__PROBLEM DETAILS__. In the listing below, pick out lines with "pixels".

__DATA IN THIS EXERCISE__.
__________

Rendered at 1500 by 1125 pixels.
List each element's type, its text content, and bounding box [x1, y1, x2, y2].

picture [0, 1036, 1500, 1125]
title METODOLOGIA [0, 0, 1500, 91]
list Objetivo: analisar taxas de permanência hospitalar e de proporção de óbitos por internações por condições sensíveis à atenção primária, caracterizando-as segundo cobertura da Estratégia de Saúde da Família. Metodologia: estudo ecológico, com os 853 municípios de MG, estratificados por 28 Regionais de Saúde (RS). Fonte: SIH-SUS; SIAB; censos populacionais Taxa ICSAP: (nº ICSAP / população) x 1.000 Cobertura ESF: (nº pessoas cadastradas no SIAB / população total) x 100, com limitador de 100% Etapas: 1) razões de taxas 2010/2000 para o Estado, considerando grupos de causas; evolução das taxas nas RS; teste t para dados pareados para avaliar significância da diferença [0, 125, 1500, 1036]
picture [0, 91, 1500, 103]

__________

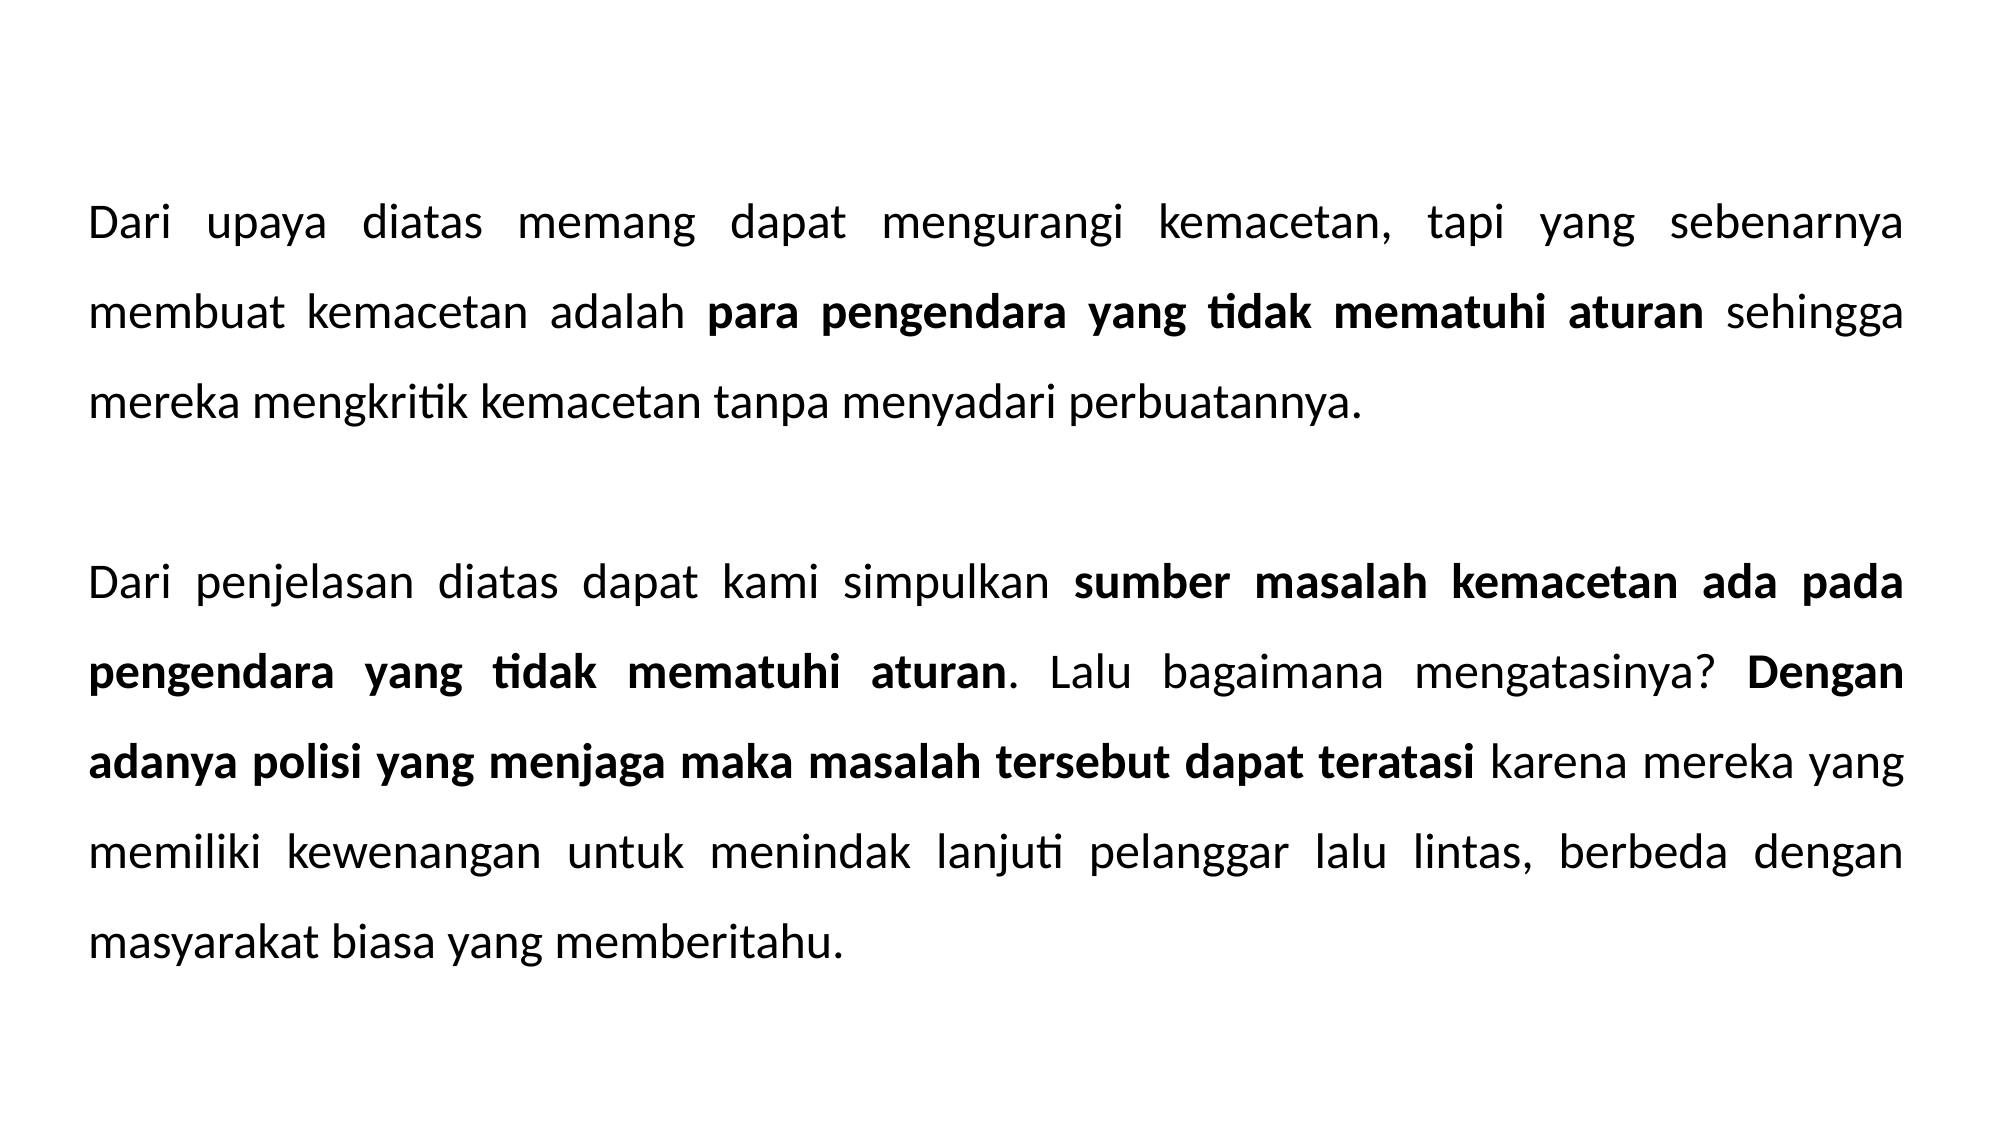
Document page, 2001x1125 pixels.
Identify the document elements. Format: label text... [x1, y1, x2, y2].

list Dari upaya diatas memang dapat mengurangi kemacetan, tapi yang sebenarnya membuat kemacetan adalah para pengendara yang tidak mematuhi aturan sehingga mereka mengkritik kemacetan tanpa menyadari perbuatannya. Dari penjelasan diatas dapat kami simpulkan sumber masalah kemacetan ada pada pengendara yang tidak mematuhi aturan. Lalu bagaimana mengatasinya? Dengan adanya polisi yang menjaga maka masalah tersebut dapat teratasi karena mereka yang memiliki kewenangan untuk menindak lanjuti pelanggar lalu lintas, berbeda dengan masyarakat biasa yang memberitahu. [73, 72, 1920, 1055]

__________

__OUTPUT OF THE TASK__.
Rendered at 1500 by 1125 pixels.
Document page, 2001x1125 pixels.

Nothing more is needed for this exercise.